Cat bond market reaches tipping point, panel says

Insurance and banking specialists believe the catastrophe bond market has reached a tipping point, according to data presented at an event hosted by BNY Mellon.

Key reasons include the actual size of the market, which is now pushing prices to attractive levels; the ability to tap into a yield that looks attractive against so-called risk free assets; and the increasing realisation that Cat bonds can offer diversification within portfolios.

According to data from Aon Benfield Securities, issuance of Cat bonds hit some $3.3bn in the second quarter of 2013 alone. While BNY Mellon presented data suggesting 78 of its top 100 life insurance clients and 34 of its 50 top non-life insurers are looking to the asset class. The nominal size of Cat bond deals administered by BNY Mellon increased 20% from 2011 to 2013, the bank added.

The rate of increase in the size of the Cat bond market is an important driver. The bonds did not even exist before the mid-1990s, when they were created in the aftermath of Hurrican Andrew and the Northridge Earthquake in the US. The idea behind the bonds is to transfer specific risk from a sponsor to an investor via capital markets. Sponsors include names such as Munich Re, Assurant, USAA, Travelers and Allstate.

The level of Cat bonds outstanding is approaching $20bn the data suggests, with BNY Mellon expecting this to double in the next five years, and double again within possibly a shorter time period.

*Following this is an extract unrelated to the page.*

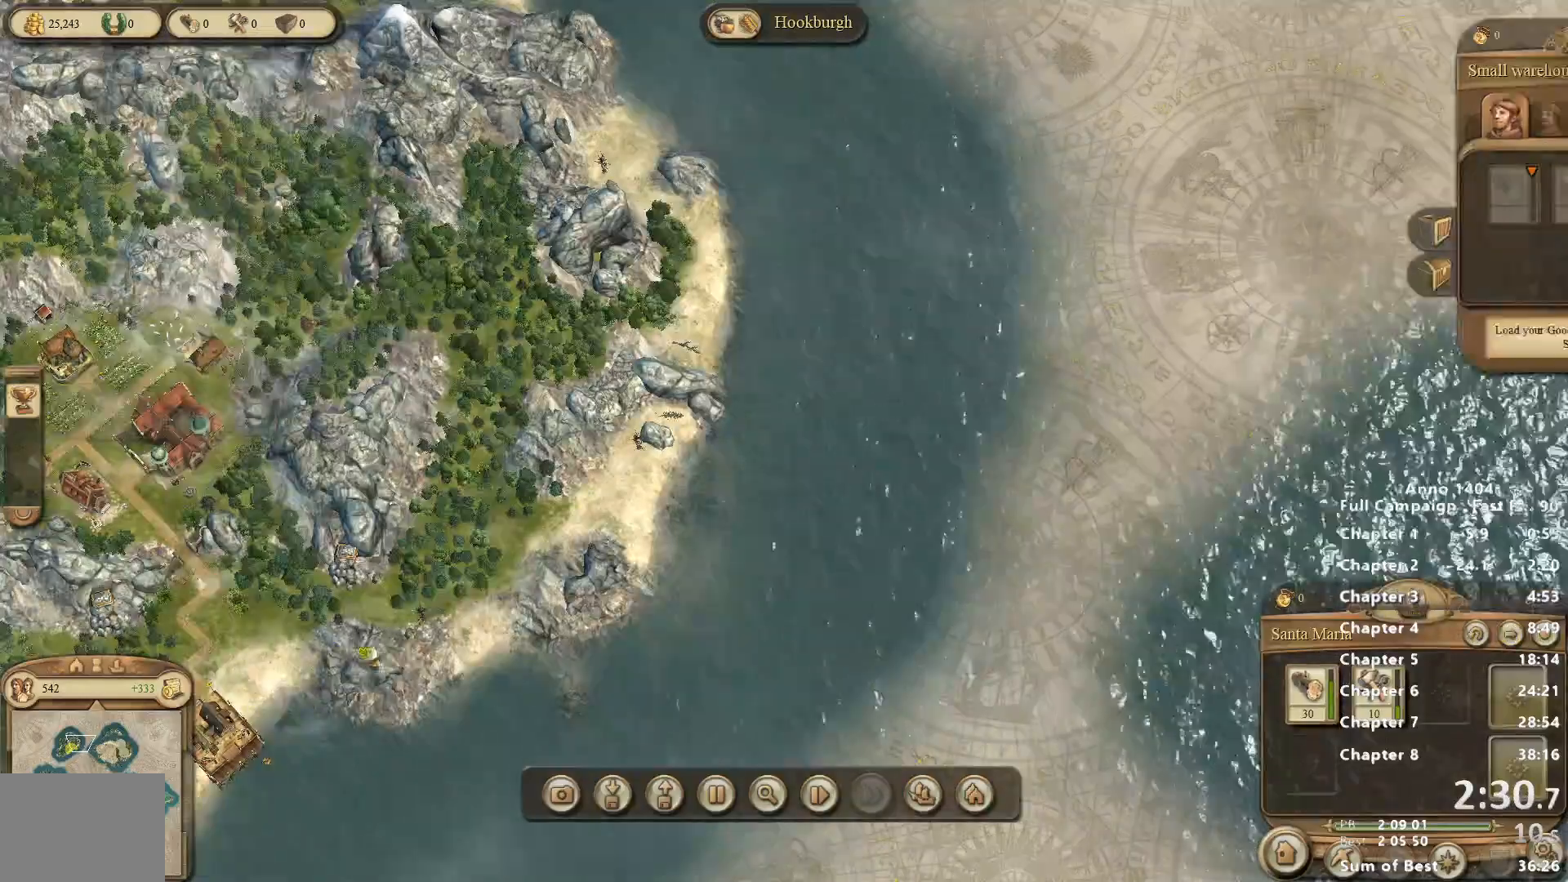
{"keys": [], "mouse": ["right"], "events": [[267, "mouse_right", "up"], [500, "mouse_right", "down"]]}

Among those presenting views at BNY Mellon’s event were Luca Albertini, chief executive officer at Leadenhall Capital Partners, which specialises in life and non-life insurance linked contracts; Michiel Bakker, European head of Willis Capital Markets & Advisory Unit; Alex Plenty, associate partner at Business Analytics and Optimisation, IBM Global Business Services, UK and Ireland; and Paul Traynor, head of Insurance Segment at BNY Mellon.

The interest of a technology company such as IBM comes from another of the drivers of the market: big data.

Those involved in the Cat bond market use increasingly sophisticated technology to speed up analysis of the risk involved in certain exposures. This helps improve the analysis required.